#### Extracto de página:
***

Dodd se quedó conmocionado al averiguar que sus predecesores en Berlín, que eran ricos, habían gastado más de cien mil dólares en un solo año en recepciones, más de cinco veces el salario total de Dodd. En diversas ocasiones dieron propinas a sus criados superiores al alquiler que pagaba Dodd cada mes. «Pero nosotros», le aseguró a Hull, «no corresponderemos a esas invitaciones con fiestas de más de diez o doce invitados, con cuatro criados como máximo y todos modestamente vestidos»,[324] queriendo decir, se supone, que irían vestidos correctamente, pero se olvidarían de los bombachos de los belgas. Los Dodd tenían tres criados, un chófer y contrataban uno o dos sirvientes más para las fiestas a las que asistían más de diez invitados.

***

#### Extractos de datos:

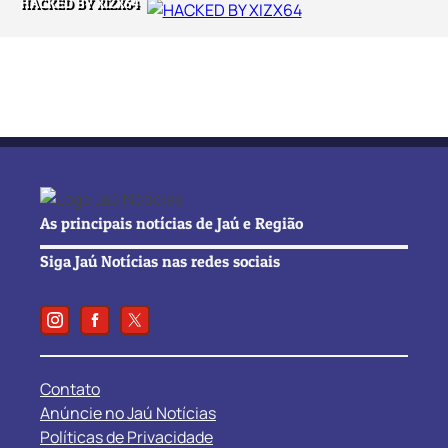
HACKED BY XIZX64
As principais notícias de Jaú e Região
Siga Jaú Notícias nas redes sociais
Contato
Anúncie no Jaú Notícias
Políticas de Privacidade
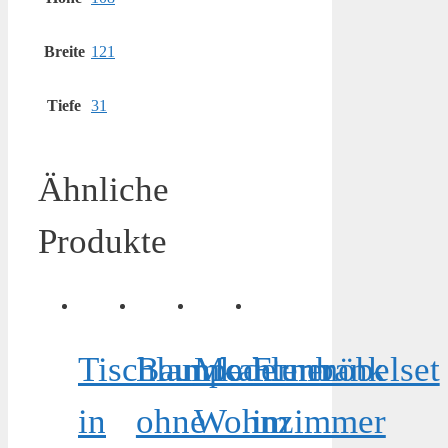
Breite
121
Tiefe
31
Ähnliche
Produkte
Tischlampe
Baumkantenbank
Moderner
Flurmöbelset
in
ohne
Wohnzimmer
im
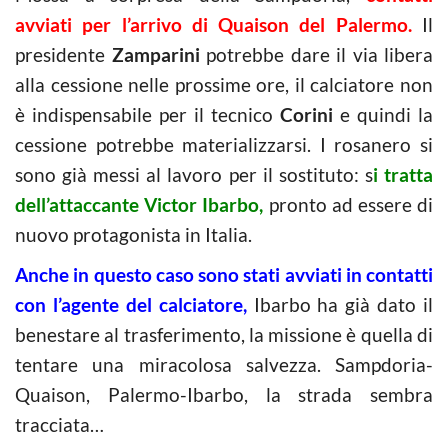
avviati per l’arrivo di Quaison del Palermo.
Il
presidente
Zamparini
potrebbe dare il via libera
alla cessione nelle prossime ore, il calciatore non
è indispensabile per il tecnico
Corini
e quindi la
cessione potrebbe materializzarsi. I rosanero si
sono già messi al lavoro per il sostituto: s
i tratta
dell’attaccante Victor Ibarbo,
pronto ad essere di
nuovo protagonista in Italia.
Anche in questo caso sono stati avviati in contatti
con l’agente del calciatore,
Ibarbo ha già dato il
benestare al trasferimento, la missione è quella di
tentare una miracolosa salvezza. Sampdoria-
Quaison, Palermo-Ibarbo, la strada sembra
tracciata…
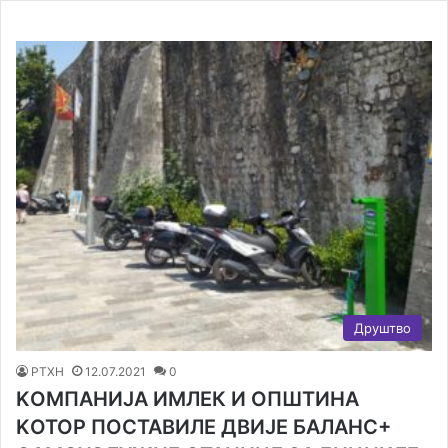
Друштво
РТХН
12.07.2021
0
KОМПАНИЈА ИМЛЕК И ОПШТИНА
KОТОР ПОСТАВИЛЕ ДВИЈЕ БАЛАНС+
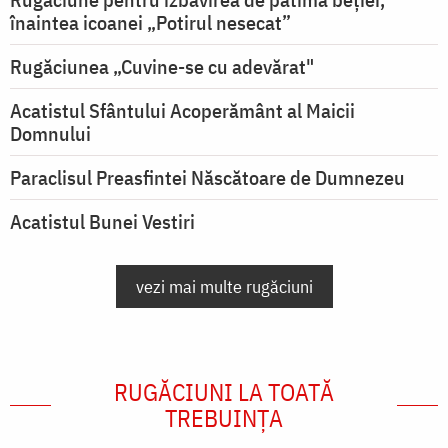
înaintea icoanei „Potirul nesecat”
Rugăciunea „Cuvine-se cu adevărat"
Acatistul Sfântului Acoperământ al Maicii
Domnului
Paraclisul Preasfintei Născătoare de Dumnezeu
Acatistul Bunei Vestiri
vezi mai multe rugăciuni
RUGĂCIUNI LA TOATĂ
TREBUINȚA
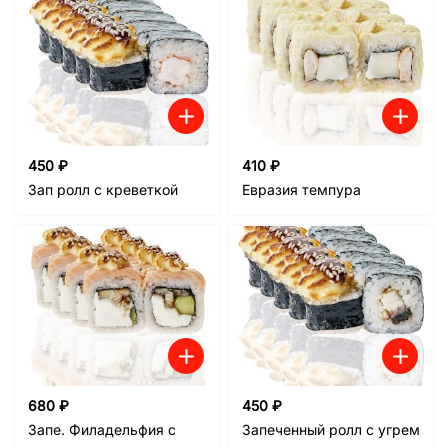
450
₽
410
₽
Зап ролл с креветкой
Евразия темпура
680
₽
450
₽
Запе. Филадельфия с
Запеченный ролл с угрем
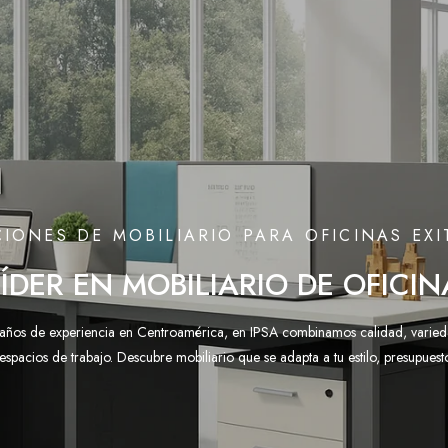
IONES DE MOBILIARIO PARA OFICINAS EX
LÍDER EN MOBILIARIO DE OFICIN
ños de experiencia en Centroamérica, en IPSA combinamos calidad, varied
 espacios de trabajo. Descubre mobiliario que se adapta a tu estilo, presupuest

***

Repite literalmente el pasaje del fragmento sobre los gastos de Dodd en Berlín que va desde "Dodd se quedó" hasta "de diez invitados.", con estas palabras incluidas.

Dodd se quedó conmocionado al averiguar que sus predecesores en Berlín, que eran ricos, habían gastado más de cien mil dólares en un solo año en recepciones, más de cinco veces el salario total de Dodd. En diversas ocasiones dieron propinas a sus criados superiores al alquiler que pagaba Dodd cada mes. «Pero nosotros», le aseguró a Hull, «no corresponderemos a esas invitaciones con fiestas de más de diez o doce invitados, con cuatro criados como máximo y todos modestamente vestidos»,[324] queriendo decir, se supone, que irían vestidos correctamente, pero se olvidarían de los bombachos de los belgas. Los Dodd tenían tres criados, un chófer y contrataban uno o dos sirvientes más para las fiestas a las que asistían más de diez invitados.